Sunday 12 April 2015

Whether deposit of rent after every six month is permissible when there is monthly tenancy?


 Reliance upon the provisions of Section 12(3)(b) of the Bombay Rent Act is equally misconceived. The said provision gives tenant, further opportunity to pay arrears on the first day of hearing of the suit or on some other date as the court may fix. But then, the tenant has to pay standard rent and permitted increases then due and thereafter continue to pay or tender in Court regularly such rent and permitted increases till the suit is finally decided. The Petitioner has not come up with defence that he has offered or paid the amount of arrears in court on the first date of appearance or he has continued thereafter to pay the rent amount of Rs. 30/- per month regularly. There is no attempt before trial court or appellate court to demonstrate that there were no arrears on the date of institution of Suit or such arrears were cleared on date of appearance. Even if his payment under Section 11(3) of the Bombay Rent Act is to be presumed, as compliance with Section 12(3)(b), still that payment is not regular i.e. payment has not been deposited every month. The learned Counsel appearing for the Petitioners has stated that the payment has been made after a gap of every six months. When tenancy is monthly, obligation to pay rent arises every month and said provision obliges Petitioner to discharge that obligation regularly i.e. every month. Said provision gives a concession to tenant in arrears and permits him to make amends by his conduct of honouring the obligation regularly during pendency of Suit. It curtails the right of landlord if tenant exhibits his readiness and willingness to regularly honour that obligation. Hence payment every month which proves a conscious and responsible attitude on part of such delinquent tenant is sine qua non under that provision. Here, Petitioner tenant by alleged deposit after every 6 months has not shown his readiness and willingness to honour monthly obligation. Hence alleged payment after each gap of six months cannot be presumed to be an indication of improvement or desire to improve. It is not "regular", as required by the scheme of Section 12(3)(b) of the Bombay Rent Act.
Equivalent Citation: 2011(3)ALLMR84, 2011(2)BomCR21, 2011(3)MhLj860
IN THE HIGH COURT OF BOMBAY AT AURANGABAD.
Writ Petition No. 1063 of 1990
Decided On: 06.01.2011
Appellants: Shivnath S/o. Anandram Mundada and Ors.
Vs.
Respondent: Ramdayal Surajmal Rathi and Ors.
Hon'ble Judges/Coram:
B.P. Dharmadhikari, J.

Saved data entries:
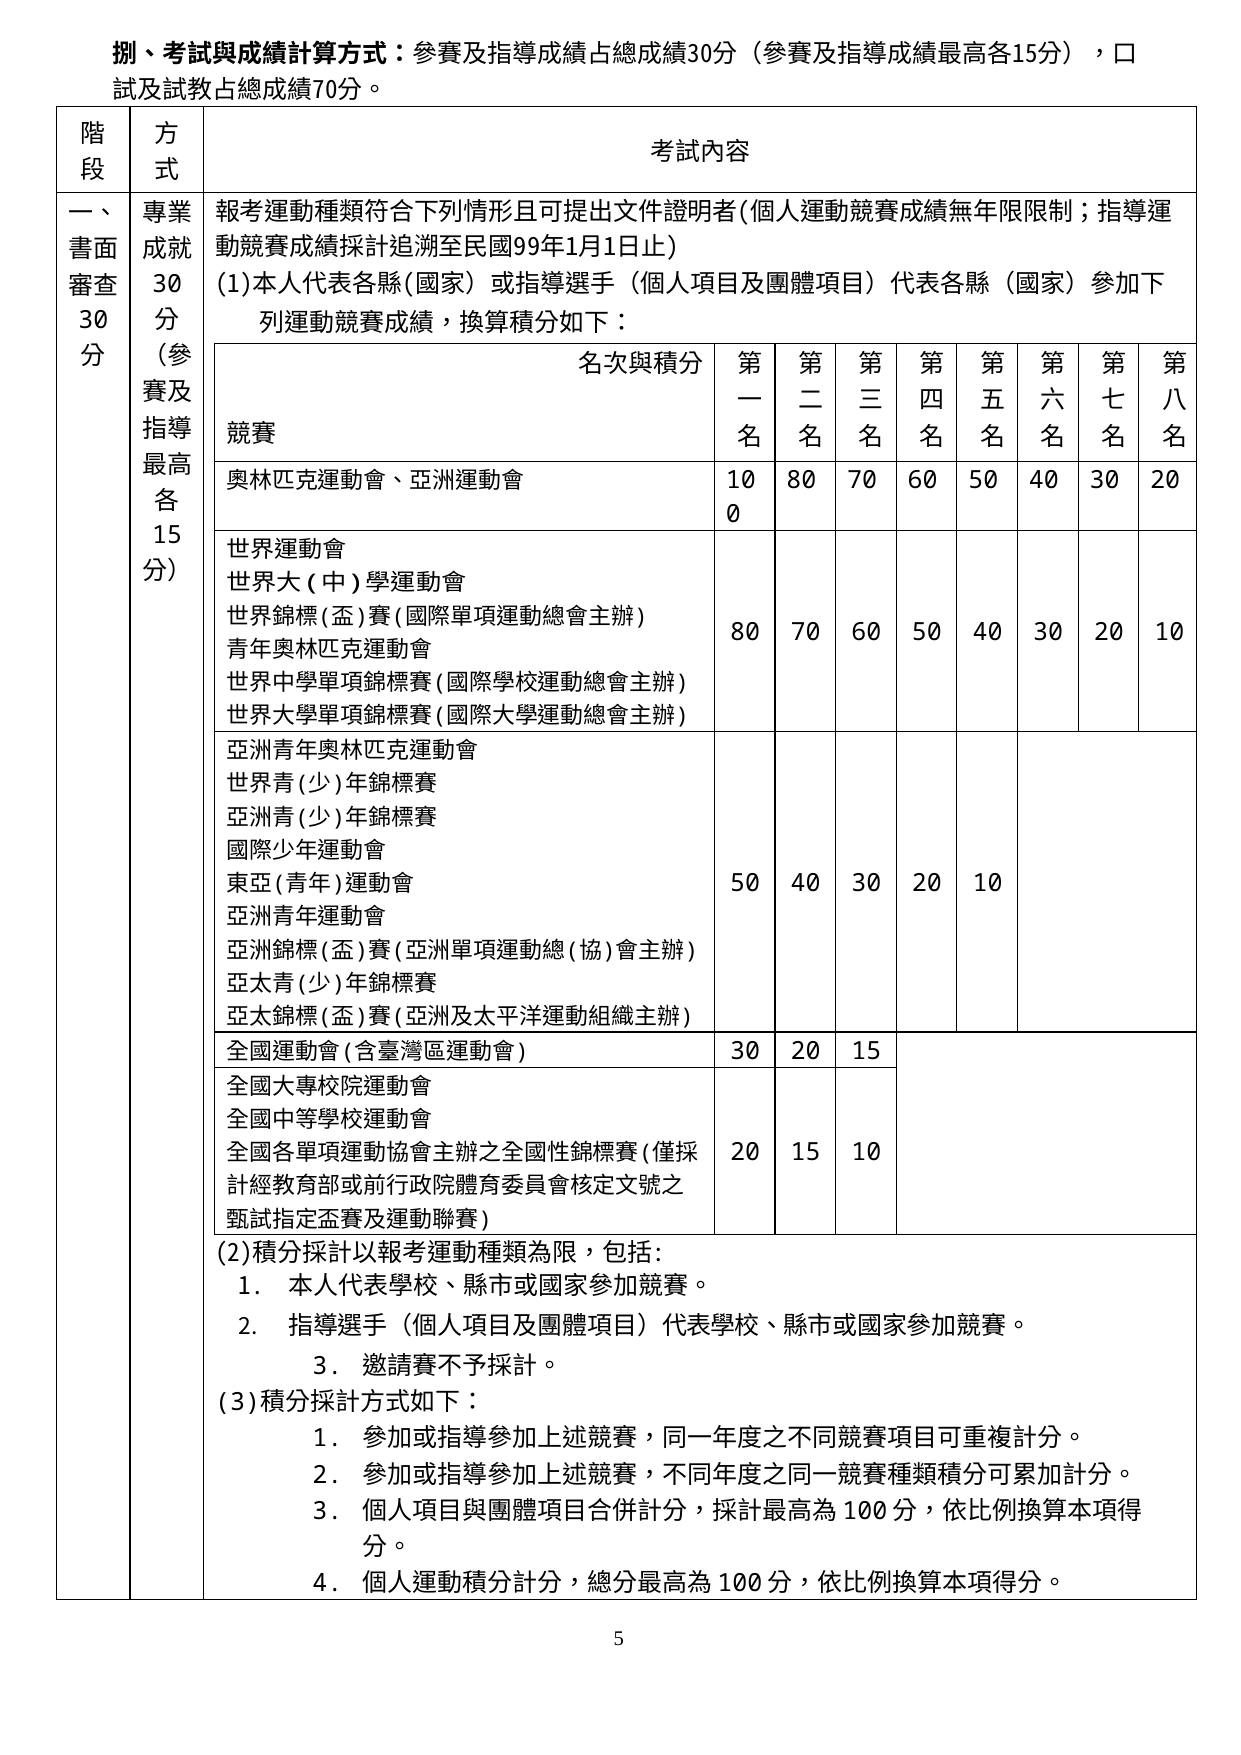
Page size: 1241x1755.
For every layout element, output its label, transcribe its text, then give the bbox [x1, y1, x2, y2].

table_cell 15 [836, 1033, 896, 1067]
table_cell 全國運動會(含臺灣區運動會) [215, 1033, 714, 1067]
table_cell 50 [897, 531, 956, 731]
table_cell 60 [836, 531, 896, 731]
table_cell 10 [957, 732, 1017, 1031]
subtitle 捌、考試與成績計算方式：參賽及指導成績占總成績30分（參賽及指導成績最高各15分），口試及試教占總成績70分。 [112, 34, 1149, 106]
table_cell 70 [776, 531, 835, 731]
table_cell 20 [1139, 462, 1196, 530]
table_cell 全國大專校院運動會 全國中等學校運動會 全國各單項運動協會主辦之全國性錦標賽(僅採計經教育部或前行政院體育委員會核定文號之甄試指定盃賽及運動聯賽) [215, 1068, 714, 1234]
table_cell 30 [715, 1033, 774, 1067]
table_header 第八名 [1139, 344, 1196, 461]
table_cell 10 [1139, 531, 1196, 731]
table_cell 世界運動會 世界大(中)學運動會 世界錦標(盃)賽(國際單項運動總會主辦) 青年奧林匹克運動會 世界中學單項錦標賽(國際學校運動總會主辦) 世界大學單項錦標賽(國際大學運動總會主辦) [215, 531, 714, 731]
table_header 第七名 [1079, 344, 1138, 461]
table_cell 50 [957, 462, 1017, 530]
table_cell 亞洲青年奧林匹克運動會 世界青(少)年錦標賽 亞洲青(少)年錦標賽 國際少年運動會 東亞(青年)運動會 亞洲青年運動會 亞洲錦標(盃)賽(亞洲單項運動總(協)會主辦) 亞太青(少)年錦標賽 亞太錦標(盃)賽(亞洲及太平洋運動組織主辦) [215, 732, 714, 1031]
table_cell 報考運動種類符合下列情形且可提出文件證明者(個人運動競賽成績無年限限制；指導運動競賽成績採計追溯至民國99年1月1日止) (1)本人代表各縣(國家）或指導選手（個人項目及團體項目）代表各縣（國家）參加下列運動競賽成績，換算積分如下： (2)積分採計以報考運動種類為限，包括: 本人代表學校、縣市或國家參加競賽。 指導選手（個人項目及團體項目）代表學校、縣市或國家參加競賽。 邀請賽不予採計。 (3)積分採計方式如下： 參加或指導參加上述競賽，同一年度之不同競賽項目可重複計分。 參加或指導參加上述競賽，不同年度之同一競賽種類積分可累加計分。 個人項目與團體項目合併計分，採計最高為100分，依比例換算本項得分。 個人運動積分計分，總分最高為100分，依比例換算本項得分。 指導運動競賽積分計分，總分最高為100分，依比例換算本項得分。 (4)積分證明文件：指導積分以指導成績敘獎令影本或指導選手獎狀影本（併秩序冊）採計積分。 (5)積分認證正本倘文件遺失，可由原主（承）辦單位出具證明並核章。 (6)如有相關積分爭議，均由本府教育處核定並確認。 [204, 193, 1196, 1599]
table_header 第五名 [957, 344, 1017, 461]
table_header 第二名 [776, 344, 835, 461]
table_cell 15 [776, 1068, 835, 1234]
table_cell [897, 1033, 1196, 1234]
table_cell 60 [897, 462, 956, 530]
table_cell 30 [1018, 531, 1078, 731]
table_cell 20 [715, 1068, 774, 1234]
table_header 階段 [57, 107, 129, 192]
table_header 第四名 [897, 344, 956, 461]
table_cell 80 [776, 462, 835, 530]
table_header 考試內容 [204, 107, 1196, 192]
table_cell 30 [1079, 462, 1138, 530]
table_cell 30 [836, 732, 896, 1031]
table_cell 專業成就 30分（參賽及指導最高各15分） [131, 193, 203, 1599]
table_cell 20 [776, 1033, 835, 1067]
table_cell 70 [836, 462, 896, 530]
table_cell 10 [836, 1068, 896, 1234]
table_header 第三名 [836, 344, 896, 461]
table_header 第六名 [1018, 344, 1078, 461]
table_cell 奧林匹克運動會、亞洲運動會 [215, 462, 714, 530]
table_cell 100 [715, 462, 774, 530]
table_cell 20 [1079, 531, 1138, 731]
table_cell 一、 書面審查 30分 [57, 193, 129, 1599]
table_cell 40 [1018, 462, 1078, 530]
table_header 第一名 [715, 344, 774, 461]
table_cell 20 [897, 732, 956, 1031]
table_cell 50 [715, 732, 774, 1031]
table_cell 40 [957, 531, 1017, 731]
table_cell [1018, 732, 1196, 1031]
table_cell 40 [776, 732, 835, 1031]
table_header 方式 [131, 107, 203, 192]
table_header 名次與積分 競賽 [215, 344, 714, 461]
table_cell 80 [715, 531, 774, 731]
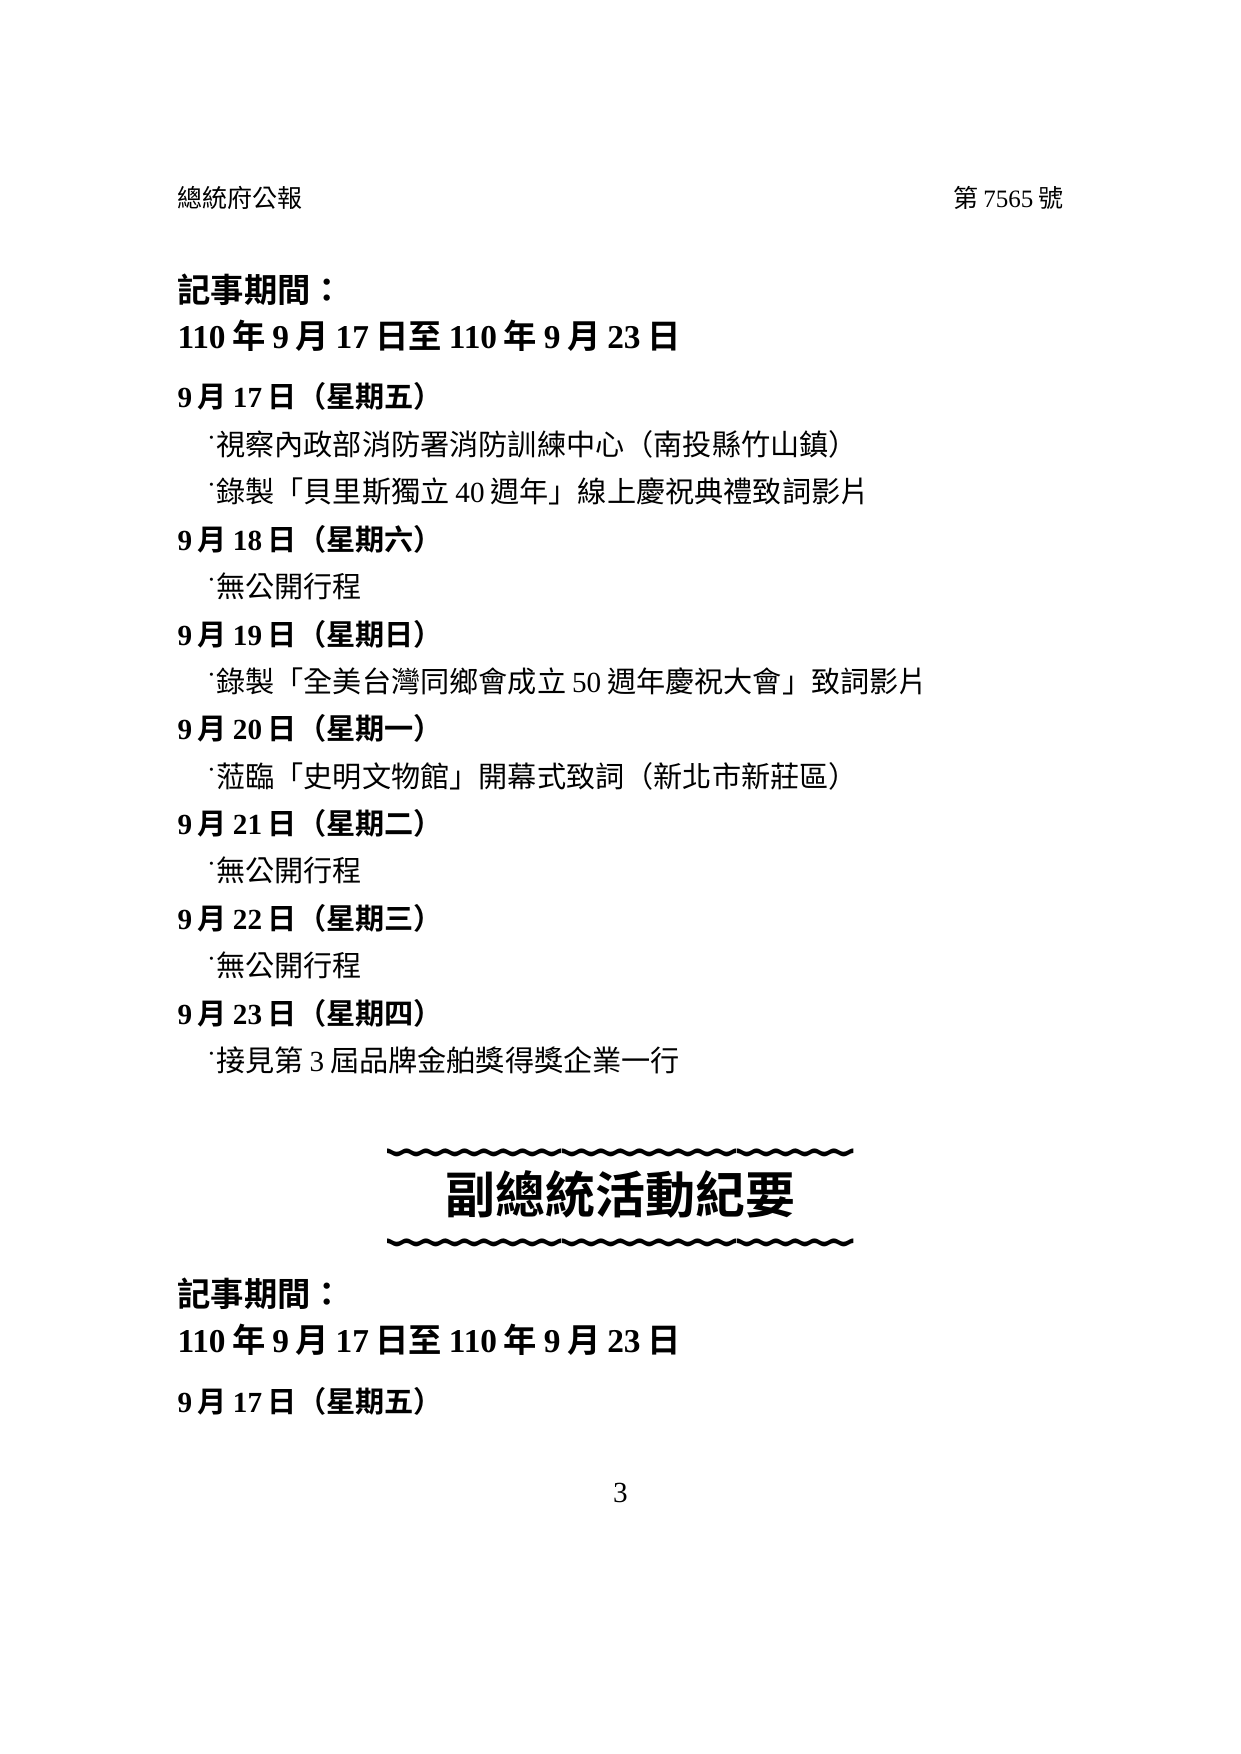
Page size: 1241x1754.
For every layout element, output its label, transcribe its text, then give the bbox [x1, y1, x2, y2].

» **WHAT THE TASK ASKS**
Go on with the passage about rent deposits under the Bombay Rent Act, starting right after its last line. The rows play no part in what you need to do.

» **WRITTEN REPLY**
1. Mr. C.V. Korhalkar, learned Counsel v. appearing for the Petitioners, states that some amendment in cause title of the petition is already permitted and inadvertently, he could not carry out the same. He, therefore, seeks leave to carry out the amendment immediately. Mr. S.D. Kulkarni, learned Counsel appearing for Respondent Nos. 1/1 to 1/5, has no objection. Hence, leave granted. Necessary amendment be effected immediately.
2. By this petition filed under 227 of the Constitution of India, the Petitioners / tenants are assailing the judgment dated 2nd January 1990, delivered by the learned 3rd Additional District Judge, Ahmednagar, in Regular Civil Appeal No. 144 of 1986. That appeal was filed by the Petitioner, challenging the judgment and decree dated 23-9-1985, passed by the learned I Ind Joint Civil Judge (Junior Division) & J.M.F.C., Kopargaon, in Civil Suit No. 457 of 1979. The present Respondent Nos. 1, 2 and 3 instituted that suit for possession of suit premises on account of arrears in payment of rent, as per provisions of Section 12(1) and (2) of the Bombay Rents, Hotel and Lodging House Rates Control Act, 1947 (For short, hereinafter referred to as "Bombay Rent Act").
3. In view of precise contentions raised before this Court, it is not necessary to go into factual details. Mr. C.V. Korhalkar, learned Counsel appearing for the Petitioners, has contended that service of notice contemplated by Section 12(2) of the Bombay Rent Act has not been established by the Respondent / landlord and hence, institution of suit itself is bad in law. The judgment and decree delivered therein is, therefore, unsustainable. His second contention is that the law permits the Petitioner / tenant to file proceedings for determination of fair rent within a period of one month after such notice is served upon him. In the present case, on 31-8-1976, such proceedings were filed before the competent authority as per Section 11 of the Bombay Rent Act. In those proceedings, the Petitioner / tenant continued to deposit the agreed rent of Rs. 30/- per month and though those proceedings were unfortunately dismissed in default, the Petitioner has continued to deposit that amount till date. He, in fact, wanted to produce on record, a chart to demonstrate that at every interval of six months, till date, the rent arrears have been deposited in those rent proceedings by the Petitioner / tenant. He has further urged that there was also some dispute between the co-owners (landlords) and it resulted into filing of Regular Civil Suit No. 840/1975 amongst themselves. The Petitioner was also joined as party Defendant in that suit and he had a direction not to pay the rent and, therefore, the amount was not paid.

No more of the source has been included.